How do fission and fusion reactions compare?

In fission, energy is gained by splitting apart heavy atoms (uranium) into smaller atoms (such as iodine, caesium, strontium, xenon and barium, to name just a few) whereas fusion is combining light atoms (in current experiments two isotopes of hydrogen, deuterium and tritium), which form a heavier one (helium). Both reactions release energy which, in a power plant, would be used to boil water to drive a steam generator, thus producing electricity.

Fission is triggered by uranium absorbing a neutron, which renders the nucleus unstable. The result of the instability is the nucleus breaking up (in any one of many different ways), in the process producing more neutrons, which in turn hit more uranium atoms and make them unstable and so on. This chain reaction is the key to fission reactions, but it can lead to a runaway process, as in a nuclear bomb.

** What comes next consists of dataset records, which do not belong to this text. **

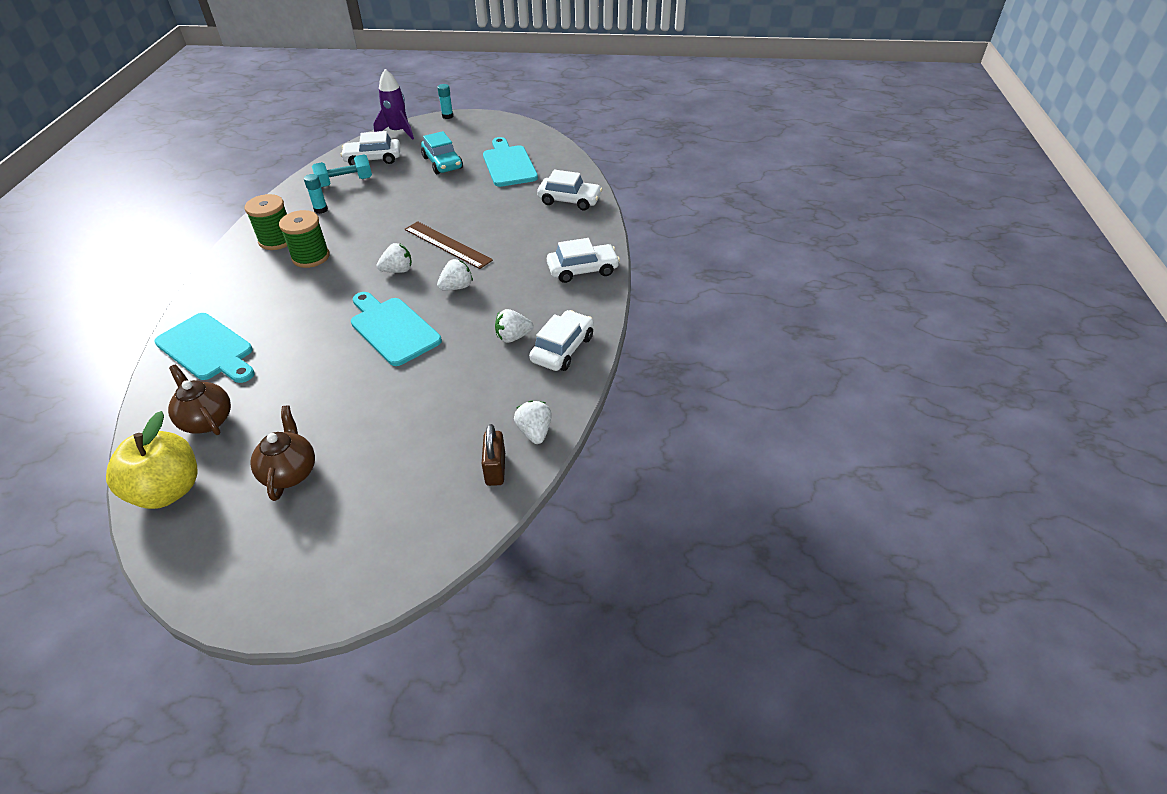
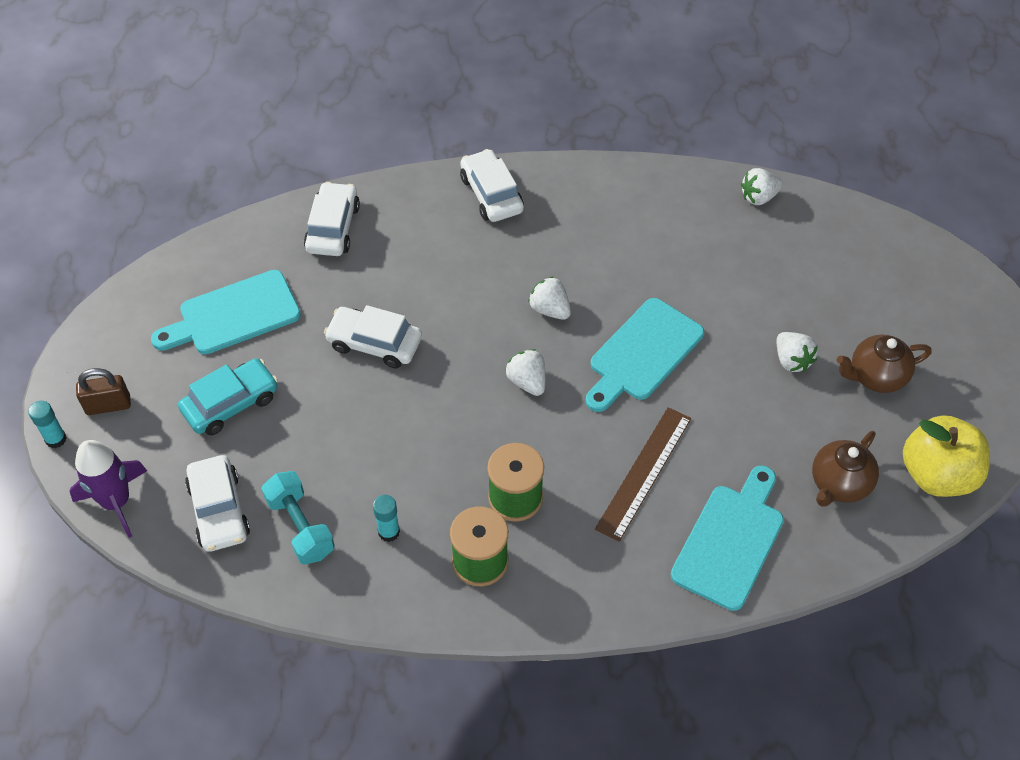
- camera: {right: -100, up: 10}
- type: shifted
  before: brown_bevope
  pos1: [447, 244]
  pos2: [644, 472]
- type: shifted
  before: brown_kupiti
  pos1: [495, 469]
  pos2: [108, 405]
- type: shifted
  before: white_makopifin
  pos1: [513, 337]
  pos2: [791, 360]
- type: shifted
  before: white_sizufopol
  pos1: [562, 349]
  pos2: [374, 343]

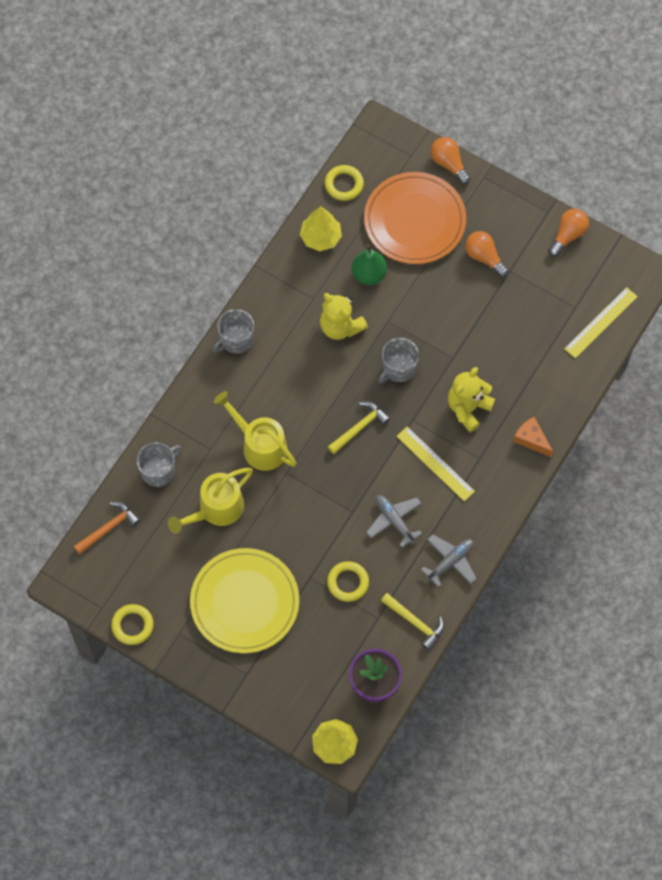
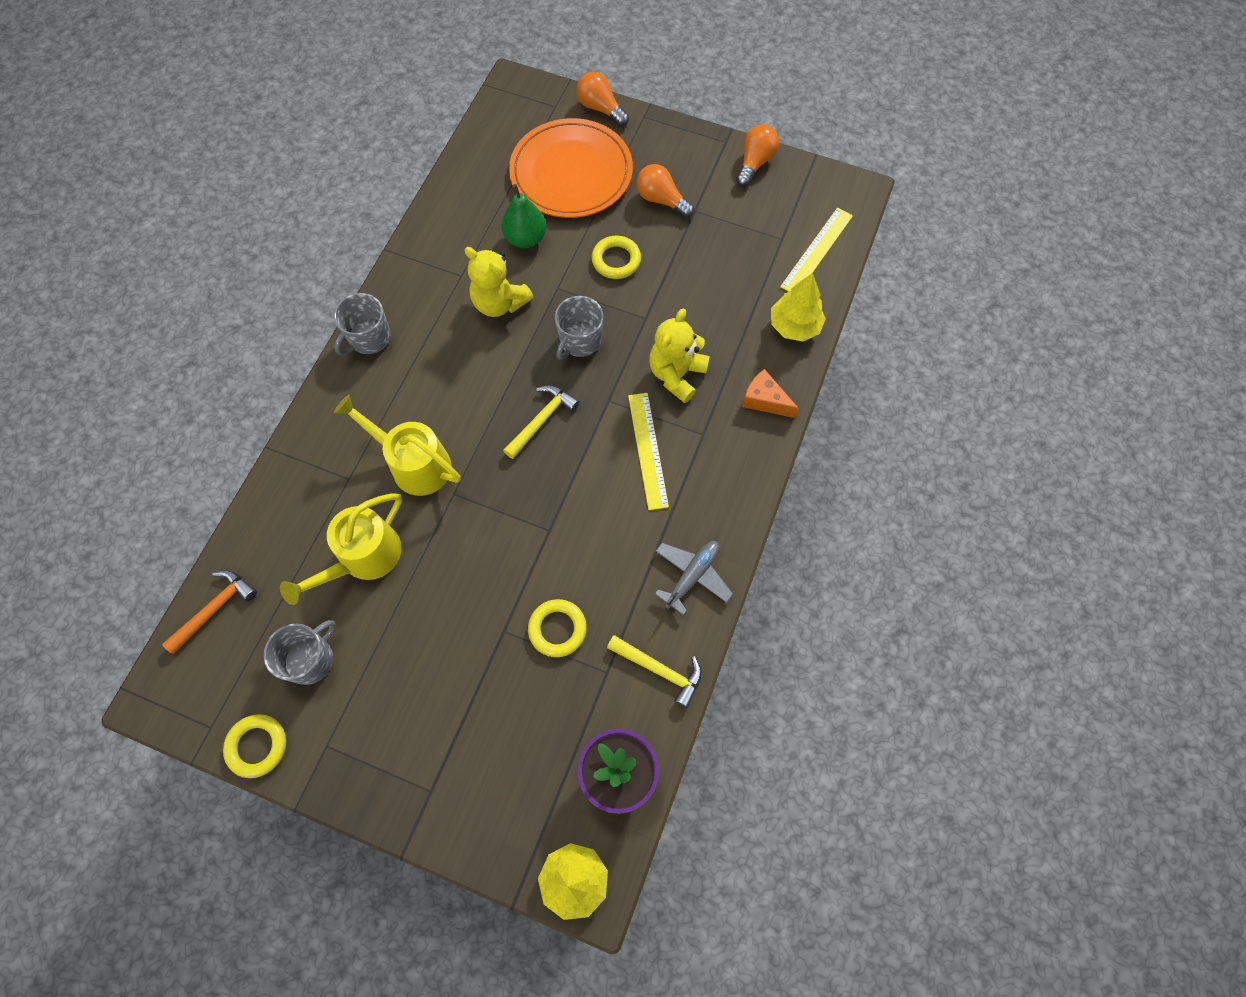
- camera: {right: -10, up: 0}
- type: shifted
  before: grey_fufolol
  pos1: [158, 471]
  pos2: [310, 659]
- type: gone
  before: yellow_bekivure
  pos1: [244, 602]
- type: shifted
  before: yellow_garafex
  pos1: [320, 237]
  pos2: [794, 326]
- type: shifted
  before: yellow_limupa
  pos1: [344, 184]
  pos2: [616, 260]
- type: gone
  before: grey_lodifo
  pos1: [394, 521]
- type: rotated
  before: yellow_bevope
  pos1: [435, 463]
  pos2: [647, 450]
  turn: 45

Fusion is a much harder reaction to achieve, however it yields more energy than fission. There is no chain reaction involved – hence there can not be an explosion – the reaction is achieved simply by getting the fuel hot enough and containing it tightly enough for the components to collide and fuse. The temperature has been achieved (over 100 million degrees), however confining the hot fuel plasma using powerful magnetic fields has taken a while to perfect. The behaviour of plasma is now well-understood, and so the building of a power reactor is simply a matter of overcoming engineering hurdles – work is expected to commence on the DEMO fusion reactor in 2030.